Bear Stearns and Long-Term Capital Management both had failed hedge funds based in the Cayman Islands and, “yet again, the public assumed part of the burden.”

“There are many in the industry who want us to ignore these experiences,” Gensler said. “They might tell you that swap trades booked in London branches shouldn't be brought under Dodd-Frank reform. They might tell you that their affiliates guaranteed by their mother ship shouldn't come under [it]. They might tell you that their affiliates acting as conduits for swaps activity back here shouldn't be brought under Dodd-Frank reform. If we follow their comments, the result would be that American jobs and markets would move offshore but the risk would still be very much part of the activities of these U.S. financial institutions. Particularly in times of crisis, the risks would come back to affect our economy.”

Swaps market reform “should cover transactions not only with persons or entities operating in the U.S., but also with their overseas branches,” he said, adding that, “in the midst of a default or a crisis, there is no satisfactory way to really separate the risk of a bank and its branches.”

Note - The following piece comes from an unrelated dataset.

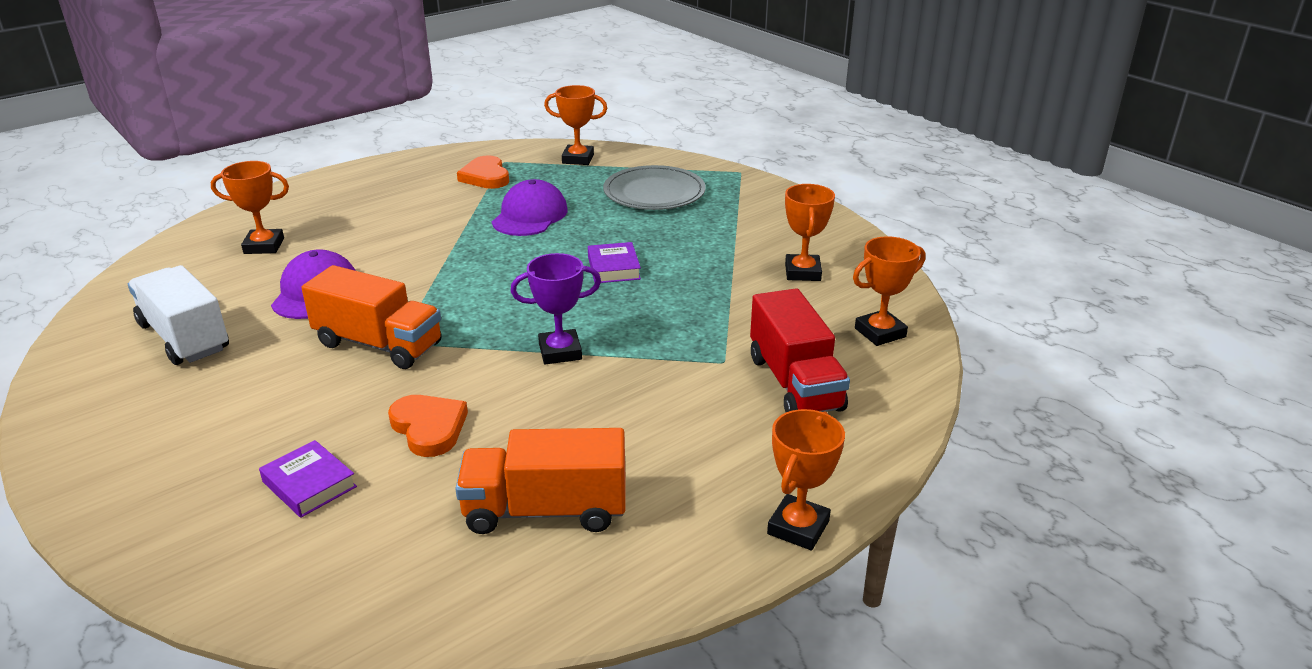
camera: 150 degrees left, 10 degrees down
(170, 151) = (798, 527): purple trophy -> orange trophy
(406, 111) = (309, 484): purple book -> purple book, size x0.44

Commissioners are currently reviewing staff recommendations on the cross-border application of swaps market reforms.

On other regulatory fronts, Gensler highlighted a “crucial” need for public market transparency, which “helps shift information and access from dealers to the broader market.”

Transparency lowers the risk of the swaps market, “by allowing the public and users of swaps to see the pricing and volume of transactions, as well as many bids and offers, in real time,” Gensler said. Giving dealers and end users the ability to look to markets to value positions, allows for better supervision of and accounting for risk. Providing greater liquidity, “is particularly important when positions need to be unwound, either by a clearinghouse or a dealer facing a loss or default.”

Among the transparency reforms the CFTC has completed are those related to swap data repositories (SDRs), real-time reporting and designated contract markets (DCMs). SDRs will receive data on all swaps transactions. Four entities have thus far applied to become SDRs.

Swaps transaction data will be reported in real time to the public and to regulators starting this summer. It will begin with interest rate and credit default swaps (CDS) followed by similar reporting on other swaps later this year, Gensler said. The CFTC is hoping to complete rules for the block rule and swap execution facilities (SEFs) later this summer.

Central clearing exists in the swaps market, but on a voluntary, dealer-to-dealer basis. With reform, clearing will expand to include transactions between dealers and financial entities, Gensler said.

The CFTC has completed rules establishing derivatives clearing organization risk management requirements, the bulk of which went into effect last month. The remainder will become effective in November, including customer protection enhancements requiring clearinghouses to collect margin on a gross basis and the so-called “LSOC rule” (legal segregation with operational comingling) for swaps.

CFTC staff is currently preparing recommendations for public comment on clearing requirement determinations. The first determinations will be put out for public comment this summer and, according to plan, be completed this fall. They are likely to begin with standard interest rate swaps, as well as a number of CDS indices, Gensler said. His staff may propose a requirement for fixed-to-floating interest rate swaps, basis swaps, forward rate agreements, and overnight index swaps in four currencies: U.S. dollars, Euros, British pounds and Japanese yen.